● INFORMATION SUPPLIED:
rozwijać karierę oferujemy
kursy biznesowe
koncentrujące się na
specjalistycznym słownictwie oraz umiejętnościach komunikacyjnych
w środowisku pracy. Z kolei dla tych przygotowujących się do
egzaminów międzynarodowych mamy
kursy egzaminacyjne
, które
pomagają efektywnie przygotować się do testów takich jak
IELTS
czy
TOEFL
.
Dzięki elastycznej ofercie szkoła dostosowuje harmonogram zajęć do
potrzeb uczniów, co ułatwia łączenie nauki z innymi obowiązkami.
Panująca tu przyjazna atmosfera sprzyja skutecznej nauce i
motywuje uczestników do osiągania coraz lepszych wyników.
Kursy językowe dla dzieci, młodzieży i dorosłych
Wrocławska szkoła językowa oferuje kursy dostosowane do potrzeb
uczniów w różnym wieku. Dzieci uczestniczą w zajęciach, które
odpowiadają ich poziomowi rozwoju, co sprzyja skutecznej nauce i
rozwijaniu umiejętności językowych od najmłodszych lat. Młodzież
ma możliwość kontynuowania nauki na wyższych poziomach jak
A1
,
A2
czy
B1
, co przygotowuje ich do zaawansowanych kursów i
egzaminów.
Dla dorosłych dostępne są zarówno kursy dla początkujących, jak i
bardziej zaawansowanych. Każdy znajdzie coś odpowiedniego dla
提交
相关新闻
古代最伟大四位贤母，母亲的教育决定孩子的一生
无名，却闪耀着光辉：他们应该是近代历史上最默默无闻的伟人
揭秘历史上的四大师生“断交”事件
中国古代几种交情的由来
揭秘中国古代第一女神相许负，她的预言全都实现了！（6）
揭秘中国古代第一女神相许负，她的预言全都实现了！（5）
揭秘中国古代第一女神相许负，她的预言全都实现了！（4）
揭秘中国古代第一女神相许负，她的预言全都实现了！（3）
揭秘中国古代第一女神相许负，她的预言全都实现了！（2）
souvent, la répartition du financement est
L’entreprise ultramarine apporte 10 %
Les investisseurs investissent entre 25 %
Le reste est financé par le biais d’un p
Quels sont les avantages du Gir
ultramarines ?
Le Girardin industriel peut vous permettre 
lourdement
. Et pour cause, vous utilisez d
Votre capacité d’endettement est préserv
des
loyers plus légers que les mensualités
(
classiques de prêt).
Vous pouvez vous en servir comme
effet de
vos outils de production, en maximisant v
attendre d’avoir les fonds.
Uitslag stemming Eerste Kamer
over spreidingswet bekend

● TRY IT: Reproduce the listing above exactly, but only from its first line through the line holding "中国古代几种交情的由来"; both of those lines are included.

● RESULT OF THIS TASK:
rozwijać karierę oferujemy
kursy biznesowe
koncentrujące się na
specjalistycznym słownictwie oraz umiejętnościach komunikacyjnych
w środowisku pracy. Z kolei dla tych przygotowujących się do
egzaminów międzynarodowych mamy
kursy egzaminacyjne
, które
pomagają efektywnie przygotować się do testów takich jak
IELTS
czy
TOEFL
.
Dzięki elastycznej ofercie szkoła dostosowuje harmonogram zajęć do
potrzeb uczniów, co ułatwia łączenie nauki z innymi obowiązkami.
Panująca tu przyjazna atmosfera sprzyja skutecznej nauce i
motywuje uczestników do osiągania coraz lepszych wyników.
Kursy językowe dla dzieci, młodzieży i dorosłych
Wrocławska szkoła językowa oferuje kursy dostosowane do potrzeb
uczniów w różnym wieku. Dzieci uczestniczą w zajęciach, które
odpowiadają ich poziomowi rozwoju, co sprzyja skutecznej nauce i
rozwijaniu umiejętności językowych od najmłodszych lat. Młodzież
ma możliwość kontynuowania nauki na wyższych poziomach jak
A1
,
A2
czy
B1
, co przygotowuje ich do zaawansowanych kursów i
egzaminów.
Dla dorosłych dostępne są zarówno kursy dla początkujących, jak i
bardziej zaawansowanych. Każdy znajdzie coś odpowiedniego dla
提交
相关新闻
古代最伟大四位贤母，母亲的教育决定孩子的一生
无名，却闪耀着光辉：他们应该是近代历史上最默默无闻的伟人
揭秘历史上的四大师生“断交”事件
中国古代几种交情的由来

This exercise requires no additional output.